*Exercise requirements:* Duplicate the rows from the line with "2019-03-11 17:17:54 |" up to and including the line with "2019-03-16 18:44:57 |".

[Excerpted data — start]

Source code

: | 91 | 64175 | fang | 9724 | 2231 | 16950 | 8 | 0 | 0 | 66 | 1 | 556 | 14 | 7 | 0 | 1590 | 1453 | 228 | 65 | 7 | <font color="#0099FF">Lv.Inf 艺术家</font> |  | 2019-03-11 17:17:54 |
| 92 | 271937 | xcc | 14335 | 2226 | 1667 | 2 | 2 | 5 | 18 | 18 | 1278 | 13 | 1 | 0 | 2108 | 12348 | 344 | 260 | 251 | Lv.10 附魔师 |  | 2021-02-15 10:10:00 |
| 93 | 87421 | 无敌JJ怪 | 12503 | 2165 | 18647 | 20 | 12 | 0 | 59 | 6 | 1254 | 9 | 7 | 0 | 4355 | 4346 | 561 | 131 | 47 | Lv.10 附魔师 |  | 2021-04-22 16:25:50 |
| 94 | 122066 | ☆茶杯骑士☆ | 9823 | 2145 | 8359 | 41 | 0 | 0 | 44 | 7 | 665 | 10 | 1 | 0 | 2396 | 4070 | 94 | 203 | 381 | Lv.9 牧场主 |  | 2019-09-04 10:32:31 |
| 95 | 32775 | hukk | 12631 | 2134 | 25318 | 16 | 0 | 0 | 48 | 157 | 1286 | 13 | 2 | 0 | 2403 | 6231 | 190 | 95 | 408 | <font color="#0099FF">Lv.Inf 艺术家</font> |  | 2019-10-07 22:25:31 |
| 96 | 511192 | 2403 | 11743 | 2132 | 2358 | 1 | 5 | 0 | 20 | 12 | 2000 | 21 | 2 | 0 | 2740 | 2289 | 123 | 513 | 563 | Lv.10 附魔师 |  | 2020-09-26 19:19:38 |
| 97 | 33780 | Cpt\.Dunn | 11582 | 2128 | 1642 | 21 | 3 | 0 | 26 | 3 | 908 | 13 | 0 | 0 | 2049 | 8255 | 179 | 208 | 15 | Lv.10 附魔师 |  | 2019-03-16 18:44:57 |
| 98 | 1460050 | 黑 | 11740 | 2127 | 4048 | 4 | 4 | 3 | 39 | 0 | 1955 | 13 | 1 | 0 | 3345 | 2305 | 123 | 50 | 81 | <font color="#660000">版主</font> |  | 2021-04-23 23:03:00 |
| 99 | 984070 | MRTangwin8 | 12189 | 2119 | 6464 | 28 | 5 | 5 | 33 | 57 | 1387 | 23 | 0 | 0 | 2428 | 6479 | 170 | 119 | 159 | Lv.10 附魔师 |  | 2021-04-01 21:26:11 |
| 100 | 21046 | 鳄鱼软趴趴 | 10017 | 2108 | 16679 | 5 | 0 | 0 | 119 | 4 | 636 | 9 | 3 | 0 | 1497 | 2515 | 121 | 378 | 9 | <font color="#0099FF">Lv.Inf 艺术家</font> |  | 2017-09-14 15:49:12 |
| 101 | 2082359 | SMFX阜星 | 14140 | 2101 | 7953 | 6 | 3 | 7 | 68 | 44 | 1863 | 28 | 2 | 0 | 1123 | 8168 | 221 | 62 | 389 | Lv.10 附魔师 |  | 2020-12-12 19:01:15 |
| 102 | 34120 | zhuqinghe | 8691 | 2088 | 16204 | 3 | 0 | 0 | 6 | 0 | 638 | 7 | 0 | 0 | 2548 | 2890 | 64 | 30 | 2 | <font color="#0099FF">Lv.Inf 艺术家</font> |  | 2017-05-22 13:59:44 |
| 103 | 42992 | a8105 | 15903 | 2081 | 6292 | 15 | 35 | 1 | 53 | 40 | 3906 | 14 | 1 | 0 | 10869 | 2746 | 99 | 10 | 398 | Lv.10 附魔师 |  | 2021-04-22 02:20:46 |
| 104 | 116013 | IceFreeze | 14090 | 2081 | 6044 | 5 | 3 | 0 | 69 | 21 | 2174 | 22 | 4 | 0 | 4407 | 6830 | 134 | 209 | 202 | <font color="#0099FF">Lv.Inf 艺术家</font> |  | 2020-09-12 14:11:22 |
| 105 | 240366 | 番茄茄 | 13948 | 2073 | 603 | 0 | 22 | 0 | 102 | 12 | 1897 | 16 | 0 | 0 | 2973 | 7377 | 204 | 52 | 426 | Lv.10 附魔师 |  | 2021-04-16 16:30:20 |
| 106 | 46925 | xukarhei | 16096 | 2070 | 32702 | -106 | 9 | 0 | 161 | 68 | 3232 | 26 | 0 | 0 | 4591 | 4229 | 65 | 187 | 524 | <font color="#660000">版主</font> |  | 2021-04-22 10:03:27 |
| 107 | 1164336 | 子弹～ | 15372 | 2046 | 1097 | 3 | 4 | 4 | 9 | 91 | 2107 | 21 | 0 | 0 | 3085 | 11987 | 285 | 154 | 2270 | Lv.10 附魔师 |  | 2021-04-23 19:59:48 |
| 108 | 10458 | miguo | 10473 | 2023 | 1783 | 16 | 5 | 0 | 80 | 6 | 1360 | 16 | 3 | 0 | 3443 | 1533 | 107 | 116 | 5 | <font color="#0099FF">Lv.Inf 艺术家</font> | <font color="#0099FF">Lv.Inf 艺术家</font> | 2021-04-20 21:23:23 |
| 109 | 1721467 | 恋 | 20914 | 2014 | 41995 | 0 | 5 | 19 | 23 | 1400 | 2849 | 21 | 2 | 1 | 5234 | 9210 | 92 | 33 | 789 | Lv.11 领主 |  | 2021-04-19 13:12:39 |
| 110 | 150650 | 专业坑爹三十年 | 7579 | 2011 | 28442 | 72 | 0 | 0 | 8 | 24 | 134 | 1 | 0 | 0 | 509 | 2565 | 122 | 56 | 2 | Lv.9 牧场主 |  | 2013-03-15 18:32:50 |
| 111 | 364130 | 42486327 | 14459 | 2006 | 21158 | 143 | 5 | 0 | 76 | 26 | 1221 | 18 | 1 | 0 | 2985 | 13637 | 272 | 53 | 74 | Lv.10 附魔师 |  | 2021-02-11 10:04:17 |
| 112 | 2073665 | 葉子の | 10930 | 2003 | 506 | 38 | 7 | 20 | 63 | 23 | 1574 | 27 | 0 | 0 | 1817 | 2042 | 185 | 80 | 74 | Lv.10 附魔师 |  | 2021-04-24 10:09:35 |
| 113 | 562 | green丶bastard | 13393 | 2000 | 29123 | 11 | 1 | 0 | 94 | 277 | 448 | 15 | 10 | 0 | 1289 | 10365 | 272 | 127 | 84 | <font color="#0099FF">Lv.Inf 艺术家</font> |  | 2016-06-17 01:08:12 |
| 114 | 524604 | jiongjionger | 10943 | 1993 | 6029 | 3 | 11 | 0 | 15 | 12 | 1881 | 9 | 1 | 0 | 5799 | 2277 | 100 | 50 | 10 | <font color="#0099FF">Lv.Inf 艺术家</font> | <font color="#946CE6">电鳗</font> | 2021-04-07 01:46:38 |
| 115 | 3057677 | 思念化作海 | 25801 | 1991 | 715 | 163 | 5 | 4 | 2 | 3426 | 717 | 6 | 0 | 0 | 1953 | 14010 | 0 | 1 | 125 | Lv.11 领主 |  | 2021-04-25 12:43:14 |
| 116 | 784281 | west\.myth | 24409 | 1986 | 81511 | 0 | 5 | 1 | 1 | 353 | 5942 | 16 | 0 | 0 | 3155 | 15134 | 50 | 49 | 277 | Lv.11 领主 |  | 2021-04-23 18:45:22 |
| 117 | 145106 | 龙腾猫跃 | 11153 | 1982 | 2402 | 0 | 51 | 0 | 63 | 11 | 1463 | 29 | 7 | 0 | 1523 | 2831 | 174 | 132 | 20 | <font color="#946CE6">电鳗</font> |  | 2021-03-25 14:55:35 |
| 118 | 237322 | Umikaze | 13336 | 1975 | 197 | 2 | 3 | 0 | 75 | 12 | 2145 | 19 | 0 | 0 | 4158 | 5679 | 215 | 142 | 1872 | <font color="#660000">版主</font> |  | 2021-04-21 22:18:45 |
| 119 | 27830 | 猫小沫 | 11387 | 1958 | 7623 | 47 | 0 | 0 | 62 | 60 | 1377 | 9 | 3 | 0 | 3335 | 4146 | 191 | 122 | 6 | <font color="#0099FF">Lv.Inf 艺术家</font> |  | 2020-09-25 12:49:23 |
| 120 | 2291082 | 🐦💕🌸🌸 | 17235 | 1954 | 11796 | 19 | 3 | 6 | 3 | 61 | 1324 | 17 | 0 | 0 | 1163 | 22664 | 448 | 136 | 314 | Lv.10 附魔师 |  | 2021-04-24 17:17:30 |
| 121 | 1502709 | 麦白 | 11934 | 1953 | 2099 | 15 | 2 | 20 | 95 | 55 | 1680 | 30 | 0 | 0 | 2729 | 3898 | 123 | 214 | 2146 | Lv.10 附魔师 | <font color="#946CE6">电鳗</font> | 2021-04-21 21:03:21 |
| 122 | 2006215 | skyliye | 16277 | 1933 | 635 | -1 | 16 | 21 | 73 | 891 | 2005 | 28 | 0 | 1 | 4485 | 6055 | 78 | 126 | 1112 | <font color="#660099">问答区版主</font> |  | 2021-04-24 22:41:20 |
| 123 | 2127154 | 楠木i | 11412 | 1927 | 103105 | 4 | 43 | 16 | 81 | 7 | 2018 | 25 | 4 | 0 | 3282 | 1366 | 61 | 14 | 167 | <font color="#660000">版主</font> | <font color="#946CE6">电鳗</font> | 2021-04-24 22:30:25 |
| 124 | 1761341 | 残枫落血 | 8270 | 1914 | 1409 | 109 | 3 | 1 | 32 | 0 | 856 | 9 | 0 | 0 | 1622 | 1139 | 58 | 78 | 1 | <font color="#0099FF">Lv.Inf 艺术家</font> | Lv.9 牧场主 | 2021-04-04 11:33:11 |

[Excerpted data — finish]

*Exercise response:*
: | 91 | 64175 | fang | 9724 | 2231 | 16950 | 8 | 0 | 0 | 66 | 1 | 556 | 14 | 7 | 0 | 1590 | 1453 | 228 | 65 | 7 | <font color="#0099FF">Lv.Inf 艺术家</font> |  | 2019-03-11 17:17:54 |
| 92 | 271937 | xcc | 14335 | 2226 | 1667 | 2 | 2 | 5 | 18 | 18 | 1278 | 13 | 1 | 0 | 2108 | 12348 | 344 | 260 | 251 | Lv.10 附魔师 |  | 2021-02-15 10:10:00 |
| 93 | 87421 | 无敌JJ怪 | 12503 | 2165 | 18647 | 20 | 12 | 0 | 59 | 6 | 1254 | 9 | 7 | 0 | 4355 | 4346 | 561 | 131 | 47 | Lv.10 附魔师 |  | 2021-04-22 16:25:50 |
| 94 | 122066 | ☆茶杯骑士☆ | 9823 | 2145 | 8359 | 41 | 0 | 0 | 44 | 7 | 665 | 10 | 1 | 0 | 2396 | 4070 | 94 | 203 | 381 | Lv.9 牧场主 |  | 2019-09-04 10:32:31 |
| 95 | 32775 | hukk | 12631 | 2134 | 25318 | 16 | 0 | 0 | 48 | 157 | 1286 | 13 | 2 | 0 | 2403 | 6231 | 190 | 95 | 408 | <font color="#0099FF">Lv.Inf 艺术家</font> |  | 2019-10-07 22:25:31 |
| 96 | 511192 | 2403 | 11743 | 2132 | 2358 | 1 | 5 | 0 | 20 | 12 | 2000 | 21 | 2 | 0 | 2740 | 2289 | 123 | 513 | 563 | Lv.10 附魔师 |  | 2020-09-26 19:19:38 |
| 97 | 33780 | Cpt\.Dunn | 11582 | 2128 | 1642 | 21 | 3 | 0 | 26 | 3 | 908 | 13 | 0 | 0 | 2049 | 8255 | 179 | 208 | 15 | Lv.10 附魔师 |  | 2019-03-16 18:44:57 |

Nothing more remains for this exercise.